I'm part of the UW Swing Dance club, which means I go to lessons once a week, and then there's a swing night every Monday at a local bar/restaurant. So tonight was my third time going out to the social dance, and I've had two lessons. So I've done swing a grand total of five times in my entire life. Tonight I achieved the pinnacle of my swing dancing career - I got through an entire song and only made two mistakes (yes, of course we were doing the easiest step, which is pretty much the only one I know how to do). But I was soooo excited. I totally have a crush on this guy that I danced it with - he makes me look so good! Unfortunately (for me), he's married to a lovely woman who he danced with most of the time. But he still made room for a few dances with me! I have another swing crush (meaning someone that I'm attracted to because they're so fun to dance with), but he has a girlfriend. BUT she left early. Which equaled more dancing time for me.

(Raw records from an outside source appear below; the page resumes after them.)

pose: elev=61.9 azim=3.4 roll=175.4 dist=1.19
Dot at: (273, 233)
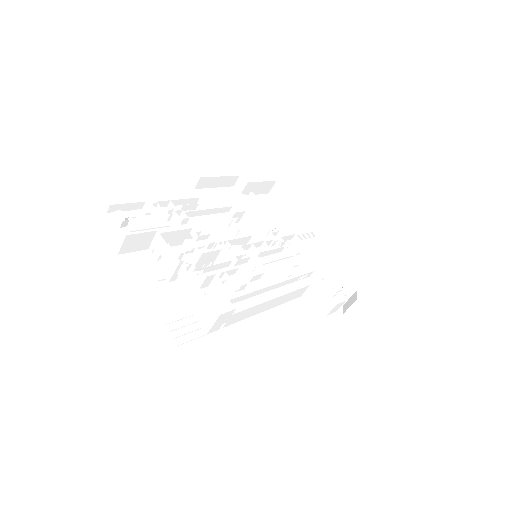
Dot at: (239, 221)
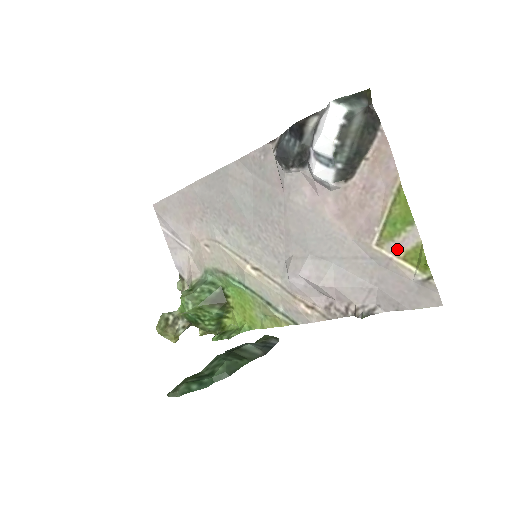
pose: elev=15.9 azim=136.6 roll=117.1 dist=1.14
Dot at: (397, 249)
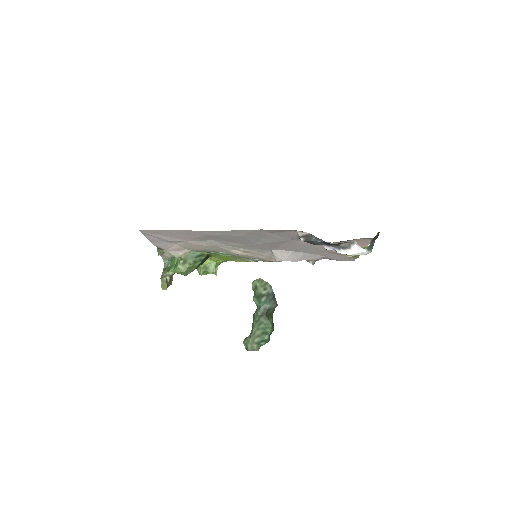
Dot at: occluded
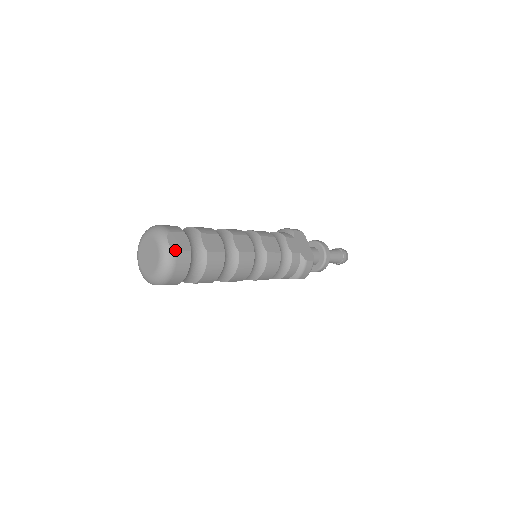
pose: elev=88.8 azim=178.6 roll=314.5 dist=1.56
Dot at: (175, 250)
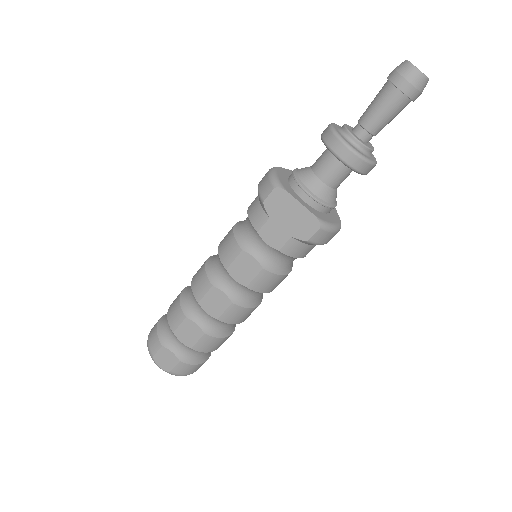
Dot at: (169, 371)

I've decided that it's best to dance when I've had a beer. This is not enough alcohol to make me uncoordinated or silly, but it is enough to make me loosen up. This means that I will ask people to dance and I also end up being a better follow. I tend to do this thing where I try to anticipate what the lead is going to do, which more often than not doesn't work out so well. So it's better if I'm a little relaxed so that I can just be content to do what I'm being told to do in the moment. Which is quite difficult. It's not easy to just give up control to someone else! I'm sure leading is hard too, but it's not the same exercise in trust. Although I suppose that they have to trust their follow to do what they tell them to do.
Dancing is so beautiful. I love to dance, but I also just love sitting there and watching people move so beautifully. It makes me want to cry sometimes. And sometimes the music just makes me want to keep moving, do anything but stand still.
It's funny because I've been impatient with myself for not learning swing as fast as I would like to. I think it was because the first two times I went out to a social dance night I was pretty much the only beginner, so everyone was better than me and I felt totally lost. But tonight there were more people who were just beginning, like me, and so I was able to enjoy where I'm at in the process of learning. Because you're only a beginner once. Why skip ahead? You can demand the six count Lindy Hop because that's the only thing you know, and your lead will have to comply. Well, if he's kind. Certain people who shall remain nameless would cruelly change it up on me with no warning. And then laugh. They know who they are.
Where I'm at with dancing kind of feels like where I am with life right now. We're a month into the summer term but I still feel like it's beginning. A lot of things are still up in the air, undecided, and it's not the most comfortable position to be in. I had two job interviews today, so I'm really hoping something comes through. I feel like I keep trying to arrange my life the way I want it, but things keep getting delayed or the plan changes entirely and although I keep trying, things don't really turn out the way that I foresee them turning out. Which is kind of like me trying to anticipate a lead's move and then making an awkward mess when we could have been dancing smoothly. So life is not bad at all right now, I just need to try to relax and go with the flow a little more. Because that's when it really gets good.
And honestly, working nine hours a week has its benefits. As in, I can go swing dancing every Monday night and stay up late, because there is absolutely nothing on Tuesday that I need to get up for. And I can read Anna Karenina, and cook, and watch movies, and work in the garden... the delightful list goes on. The only catch is: rent. And groceries. And money for beer (although sometimes I get lucky and find $10 in toonies in the bottom of my purse!). Okay, so yeah, that's why it's good to have one of those job things. I'm working on it. But in the meantime, I'm really enjoying dancing the night away.